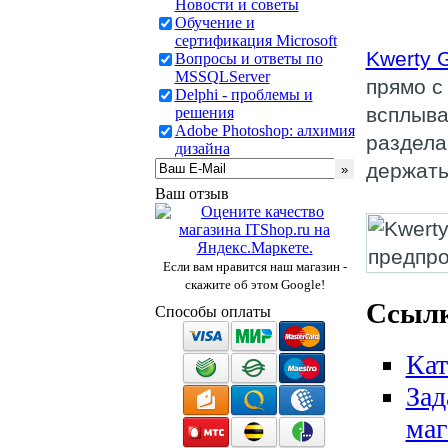
Новости и советы
Обучение и
сертификация Microsoft
Kwerty G
Вопросы и ответы по
MSSQLServer
прямо с
Delphi - проблемы и
всплыва
решения
Adobe Photoshop: алхимия
раздела
дизайна
держать
Ваш отзыв
Если вам нравится наш магазин -
скажите об этом Google!
Ссылк
Способы оплаты
Кат
Зад
маг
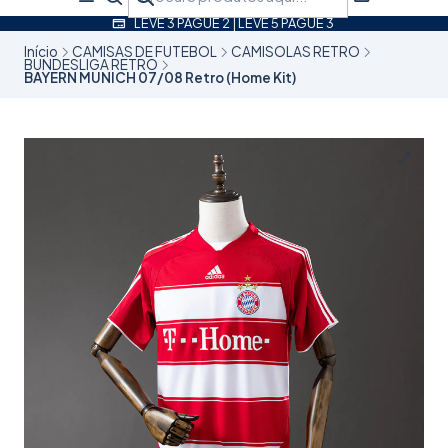
LEVE 3 PAGUE 2 | LEVE 5 PAGUE 3
Início
CAMISAS DE FUTEBOL
CAMISOLAS RETRO
BUNDESLIGA RETRO
BAYERN MUNICH 07/08 Retro (Home Kit)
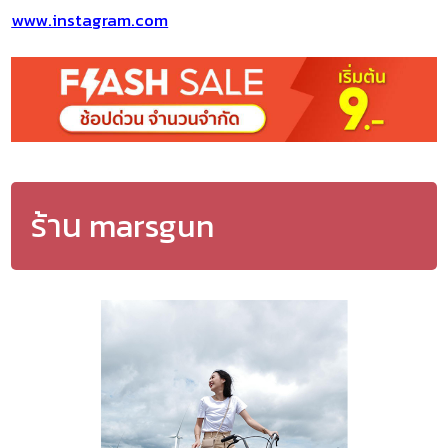
www.instagram.com
ร้าน marsgun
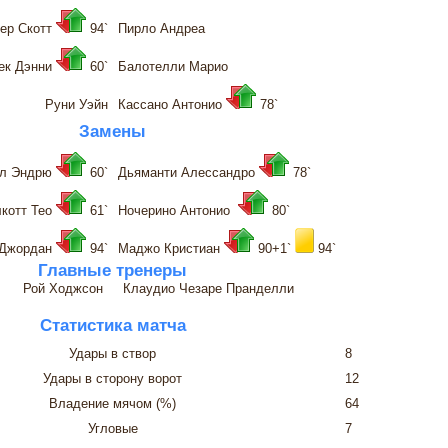
ер Скотт
94`
Пирло Андреа
ек Дэнни
60`
Балотелли Марио
Руни Уэйн
Кассано Антонио
78`
Замены
лл Эндрю
60`
Дьяманти Алессандро
78`
лкотт Тео
61`
Ночерино Антонио
80`
 Джордан
94`
Маджо Кристиан
90+1`
94`
Главные тренеры
Рой Ходжсон
Клаудио Чезаре Пранделли
Статистика матча
Удары в створ
8
Удары в сторону ворот
12
Владение мячом (%)
64
Угловые
7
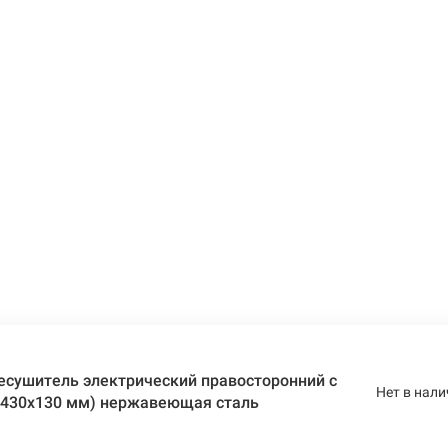
есушитель электрический правосторонний с
Нет в нали
0х430х130 мм) нержавеющая сталь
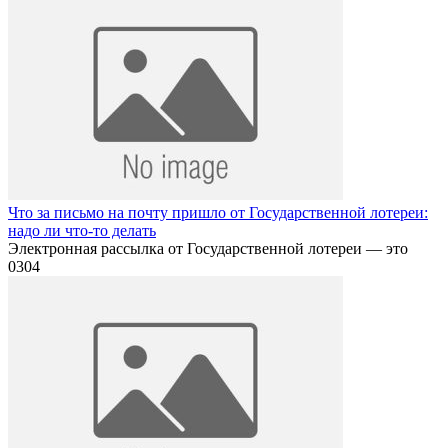
Что за письмо на почту пришло от Государственной лотереи:
надо ли что-то делать
Электронная рассылка от Государственной лотереи — это
0
304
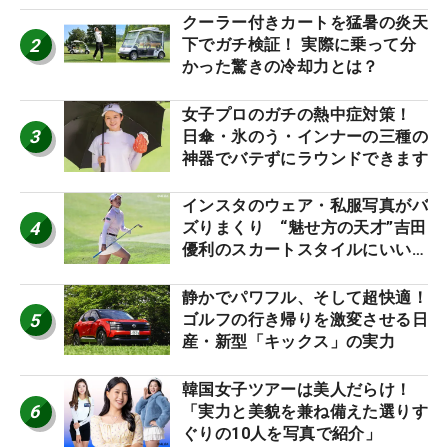
クーラー付きカートを猛暑の炎天
2
下でガチ検証！ 実際に乗って分
かった驚きの冷却力とは？
女子プロのガチの熱中症対策！
3
日傘・氷のう・インナーの三種の
神器でバテずにラウンドできます
インスタのウェア・私服写真がバ
4
ズりまくり “魅せ方の天才”吉田
優利のスカートスタイルにいい
ね！【ファンが選ぶ神10】
静かでパワフル、そして超快適！
5
ゴルフの行き帰りを激変させる日
産・新型「キックス」の実力
韓国女子ツアーは美人だらけ！
6
「実力と美貌を兼ね備えた選りす
ぐりの10人を写真で紹介」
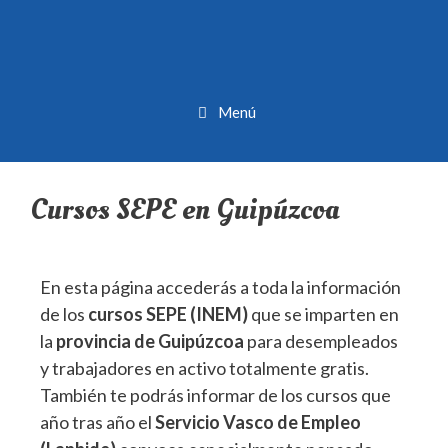
Menú
Cursos SEPE en Guipúzcoa
En esta página accederás a toda la información
de los
cursos SEPE (INEM)
que se imparten en
la
provincia de Guipúzcoa
para desempleados
y trabajadores en activo totalmente gratis.
También te podrás informar de los cursos que
año tras año el
Servicio Vasco de Empleo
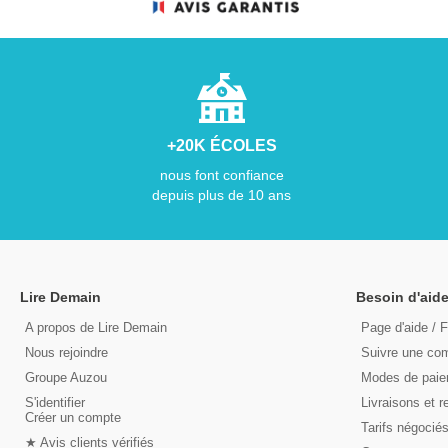
+20K ÉCOLES
nous font confiance
depuis plus de 10 ans
Lire Demain
Besoin d'aide
A propos de Lire Demain
Page d'aide / 
Nous rejoindre
Suivre une c
Groupe Auzou
Modes de pai
S'identifier
Livraisons et r
Créer un compte
Tarifs négocié
★ Avis clients vérifiés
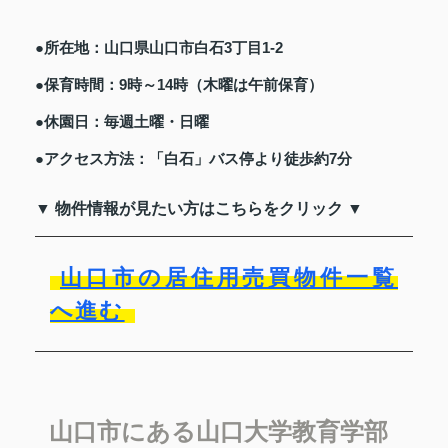
●所在地：山口県山口市白石3丁目1-2
●保育時間：9時～14時（木曜は午前保育）
●休園日：毎週土曜・日曜
●アクセス方法：「白石」バス停より徒歩約7分
▼ 物件情報が見たい方はこちらをクリック ▼
山口市の居住用売買物件一覧
へ進む
山口市にある山口大学教育学部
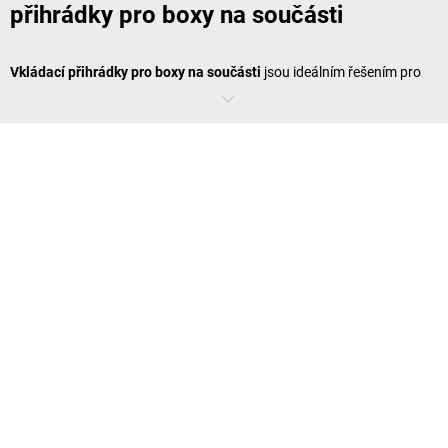
přihrádky pro boxy na součásti
Vkládací přihrádky pro boxy na součásti
jsou ideálním řešením pro
přehledné skladování všech druhů drobných součástí. Lze je flexibilně
kombinovat, vyměňovat a měnit jejich uspořádání – v závislosti na
obsahu nebo pracovním procesu. Díky standardizovaným rozměrům
přihrádky dokonale zapadají do standardních boxů a lze je snadno
vyjmout. Ať už v řemeslné dílně nebo v průmyslové výrobě: S těmito
přihrádkami zůstane vše na svém místě. Průhledné varianty nebo
barevná označení navíc usnadňují rychlou identifikaci obsahu. To
šetří drahocenný čas při přístupu k požadovaným součástem.
Více struktury se zásuvkovými
vkládacími přihrádkami
Kdo chce vnést řád do svých zásuvek, použije praktické
zásuvkové
vkládací přihrádky
. Tyto vkládací přihrádky zajistí, že nářadí,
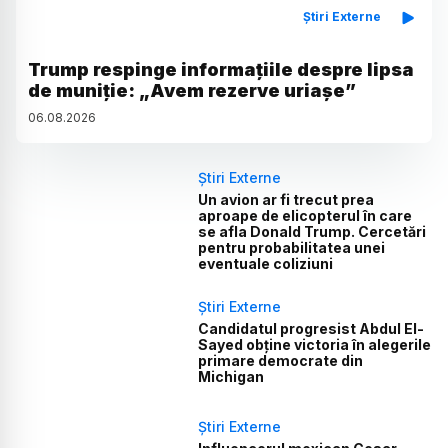
Știri Externe
Trump respinge informațiile despre lipsa
de muniție: „Avem rezerve uriașe”
06
.
08
.
2026
Știri Externe
Un avion ar fi trecut prea
aproape de elicopterul în care
se afla Donald Trump. Cercetări
pentru probabilitatea unei
eventuale coliziuni
Știri Externe
Candidatul progresist Abdul El-
Sayed obține victoria în alegerile
primare democrate din
Michigan
Știri Externe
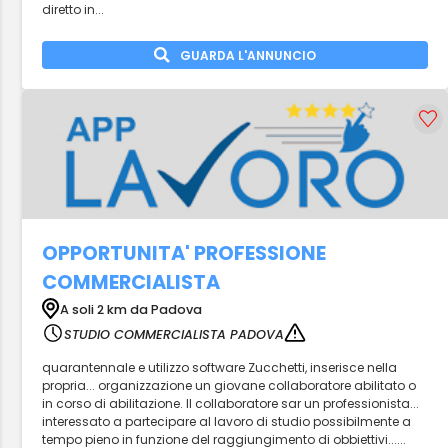
diretto in...
GUARDA L'ANNUNCIO
OPPORTUNITA' PROFESSIONE
COMMERCIALISTA
A soli 2 km da Padova
STUDIO COMMERCIALISTA PADOVA
quarantennale e utilizzo software Zucchetti, inserisce nella
propria... organizzazione un giovane collaboratore abilitato o
in corso di abilitazione. Il collaboratore sar un professionista...
interessato a partecipare al lavoro di studio possibilmente a
tempo pieno in funzione del raggiungimento di obbiettivi......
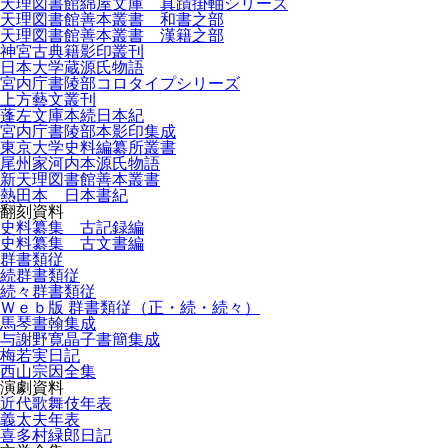
天理図書館綿屋文庫 真蹟掛軸シリーズ
天理図書館善本叢書 和書之部
天理図書館善本叢書 漢籍之部
神宮古典籍影印叢刊
日本大学蔵源氏物語
宮内庁書陵部コロタイプシリーズ
上方藝文叢刊
蓬左文庫本続日本紀
宮内庁書陵部本影印集成
東京大学史料編纂所叢書
尾州家河内本源氏物語
新天理図書館善本叢書
熱田本 日本書紀
翻刻資料
史料纂集 古記録編
史料纂集 古文書編
群書類従
続群書類従
続々群書類従
Ｗｅｂ版 群書類従（正・続・続々）
馬琴書翰集成
与謝野寛晶子書簡集成
梅若実日記
西山宗因全集
演劇資料
近代歌舞伎年表
義太夫年表
喜多村緑郎日記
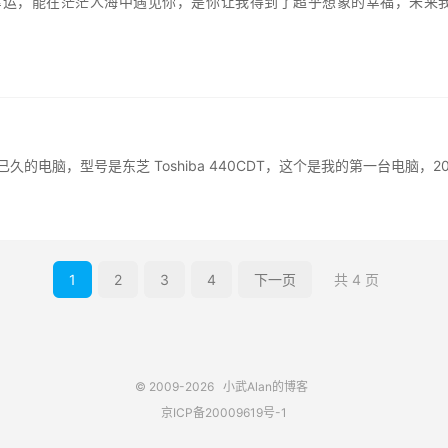
运，能在茫茫人海中遇见你，是你让我得到了超乎想象的幸福，未来我
的电脑，型号是东芝 Toshiba 440CDT，这个是我的第一台电脑，
1
2
3
4
下一页
共 4 页
© 2009-2026
小武Alan的博客
京ICP备20009619号-1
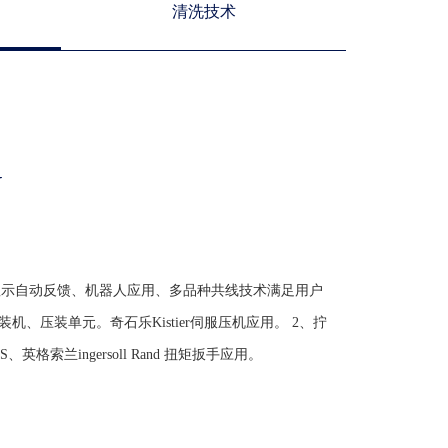
清洗技术
Y
显示自动反馈、机器人应用、多品种共线技术满足用户
机、压装单元。奇石乐Kistier伺服压机应用。 2、拧
英格索兰ingersoll Rand 扭矩扳手应用。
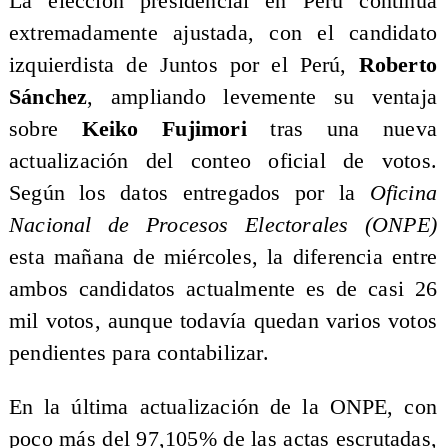
La elección presidencial en Perú continúa
extremadamente ajustada, con el candidato
izquierdista de Juntos por el Perú, ​
Roberto
Sánchez
, ampliando levemente su ventaja
sobre
Keiko Fujimori
tras una nueva
actualización del conteo oficial de votos.
Según los datos entregados por la
Oficina
Nacional de Procesos Electorales (ONPE)
esta mañana de miércoles, la diferencia entre
ambos candidatos actualmente es de casi 26
mil votos, aunque todavía quedan varios votos
pendientes para contabilizar.
En la última actualización de la ONPE, con
poco más del 97,105% de las actas escrutadas,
- - - -
Transcribe exactly, with no pictures, the lines running from the first line of the material through the line holding "Клаудио Чезаре Пранделли".

> [SOLUTION FOR THIS TASK]
Новости и советы
Обучение и
сертификация Microsoft
Kwerty G
Вопросы и ответы по
MSSQLServer
прямо с
Delphi - проблемы и
всплыва
решения
Adobe Photoshop: алхимия
раздела
дизайна
держать
Ваш отзыв
Если вам нравится наш магазин -
скажите об этом Google!
Ссылк
Способы оплаты
Кат
Зад
маг
LEVE 3 PAGUE 2 | LEVE 5 PAGUE 3
Início
CAMISAS DE FUTEBOL
CAMISOLAS RETRO
BUNDESLIGA RETRO
BAYERN MUNICH 07/08 Retro (Home Kit)
www.instagram.com
ร้าน marsgun
ер Скотт
94`
Пирло Андреа
ек Дэнни
60`
Балотелли Марио
Руни Уэйн
Кассано Антонио
78`
Замены
лл Эндрю
60`
Дьяманти Алессандро
78`
лкотт Тео
61`
Ночерино Антонио
80`
 Джордан
94`
Маджо Кристиан
90+1`
94`
Главные тренеры
Рой Ходжсон
Клаудио Чезаре Пранделли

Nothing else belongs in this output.